Nature has its own systematic and technical processes that occur. Processes build and adapt over time to create new and different organisms. Environmental change alters these processes and some organisms evolve and some extinguish.
Take for example the sophisticated life and purpose of bees pollinating, and making honey. They have their communication, and societal rules and their colony can be looked at as a complex system of natural occurrences. These complex systems “…are not pre-existing plants, animals, protistes, etc., with boundaries already established and awaiting the right kind of instrument to note them correctly” (Haraway 298). The systems of living organisms are correlated to luck and chance where animals are not subjugated to societal roles. The amount of ownership and control organisms have over their environment is unclear. As simple as bugs, they interact with some of the smallest organisms contributing to the cycle of life. Bugs eat decaying carcasses of animals, the carcass then decays and becomes part of the soil, combined with seeds and fertilizer so plants and organisms grow.
Modern-day science allows man to contribute, alter, and control the outcome of natural occurrences. Humans and technology have grown significantly and there are positive and negative results in society. Take for example the evolution of the automobile. Automobiles and their technology have altered society and changed everyday life. Vehicles use natural resources for fuel. The burned fuel causes emissions that destroy our atmosphere and even contaminate the ground and water. In such an example the natural resource becomes its poison as it pollutes and kills wildlife. In another example, as man and science have evolved, humans have developed medicines and technology to alter the quality of life and life span. These medicines and adaptations reroute the natural order where a living thing (person or animal) has been given medicine to treat a disease or even replace a body part. Historically the natural order would be for that organism to suffer and or die. This is the case in humans using and creating technology to alter naturally occurring states. “Productionism and its corollary, humanism, come down to the storyline that ‘man makes everything, including himself, out of the world that can only be [a] resource and potency to his project and active agency’” (Haraway 67). When humans domesticate animals from their native land, they adapt the land into a duality between the co-creation of nature and controlling nature for humankind.
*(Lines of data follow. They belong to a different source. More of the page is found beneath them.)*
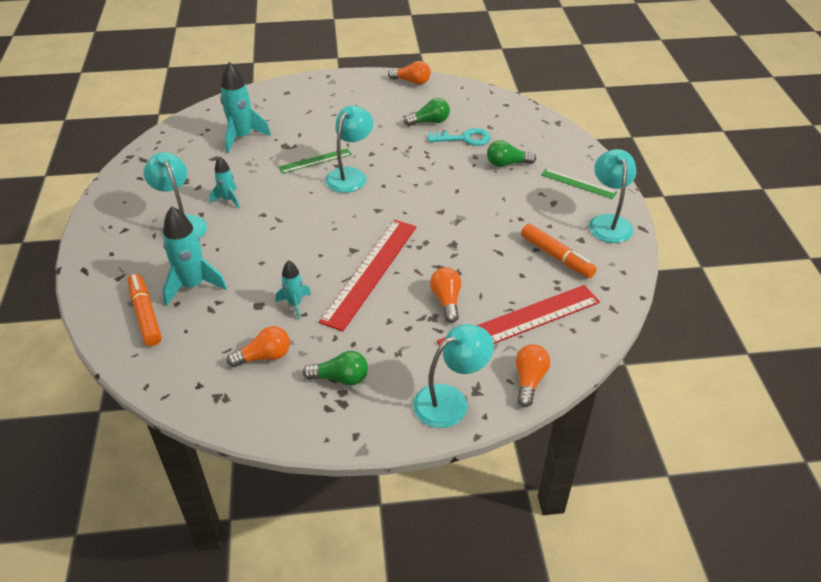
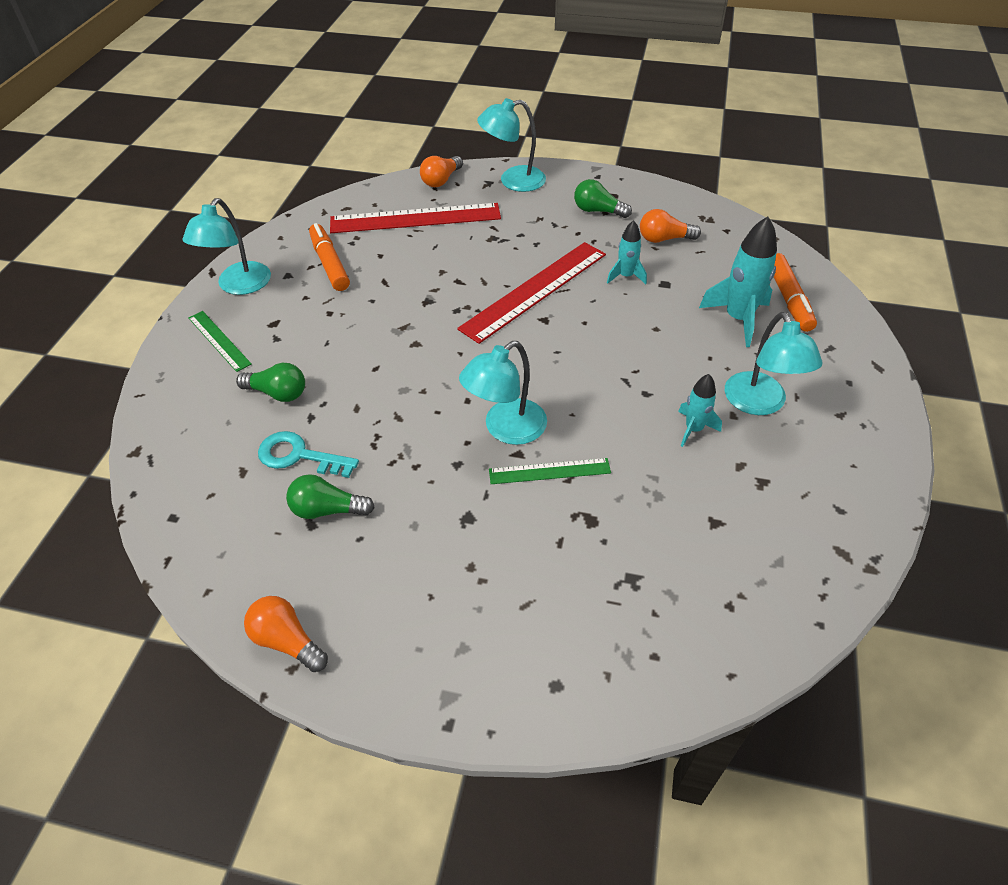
camera: 160 degrees left, 5 degrees up
(242, 137) = (663, 563): turquoise rocket -> none
(446, 300) = (471, 248): orange light bulb -> none

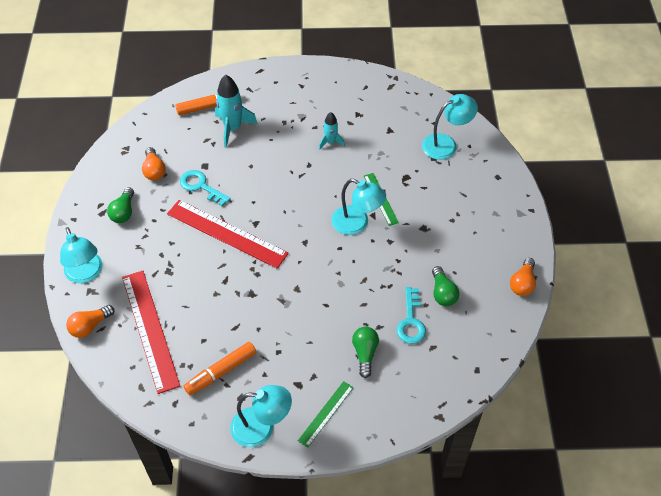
camera: 105 degrees left, 5 degrees up
(441, 180) = (90, 326): orange light bulb -> orange light bulb turned 120 degrees clockwise
(626, 276) = (201, 186): turquoise rocket -> turquoise key
(759, 403) = (303, 117): turquoise lamp -> turquoise lamp (446, 144)

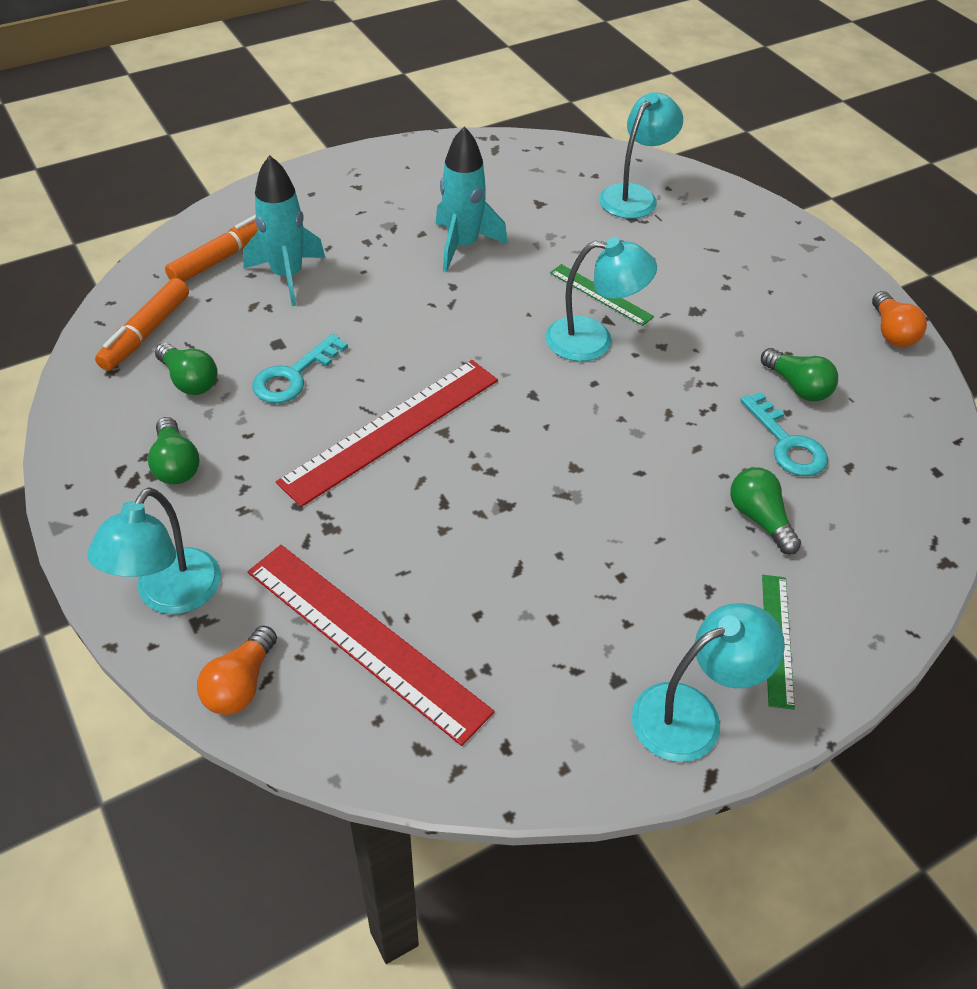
camera: 30 degrees left, 5 degrees down
(86, 274) = (170, 595): turquoise lamp -> turquoise lamp turned 75 degrees clockwise
(154, 170) = (189, 380): orange light bulb -> green light bulb
(201, 186) = (293, 376): turquoise key -> turquoise key turned 60 degrees counterclockwise
(221, 372) = (549, 653): orange marker -> orange marker (146, 333)
(226, 233) = (392, 430): red ruler -> red ruler turned 45 degrees counterclockwise
(330, 142) = (463, 245): turquoise rocket -> turquoise rocket, size x1.72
Such as in a dog that has lost the use of its hind legs, man has manufactured a cart to allow the animal mobility.
Paul G. Arau, Patricio Chiriboga, María-Gabriela García, Imin Kao, and Eduardo A. Díaz’s article “New technologies applied to canine limb prostheses: A review” from the 2021 open-access journal Veterinary World highlights how “[v]eterinary medicine has adapted human technologies and surgical procedures in the development of animal prostheses. [Recently,] several studies have reported on the successful replacement of lost and/or damaged limbs, beaks, fins, and tails with man-made devices” (2794). With human help, prosthetics and electronic technology take over natural abilities where they have not developed or have been lost.
Ideological and theoretical perspectives debate how the progress of human civilization affected the natural order of organisms. Humans and nature coexist and collaborate, but humans’ high intellect and technology can alter and control natural occurrences. Humans’ intellect allows them a sense of understanding, autonomy, and agency over their environment. The intellect of humans has questioned the natural order of organisms and reconciled with the posthuman.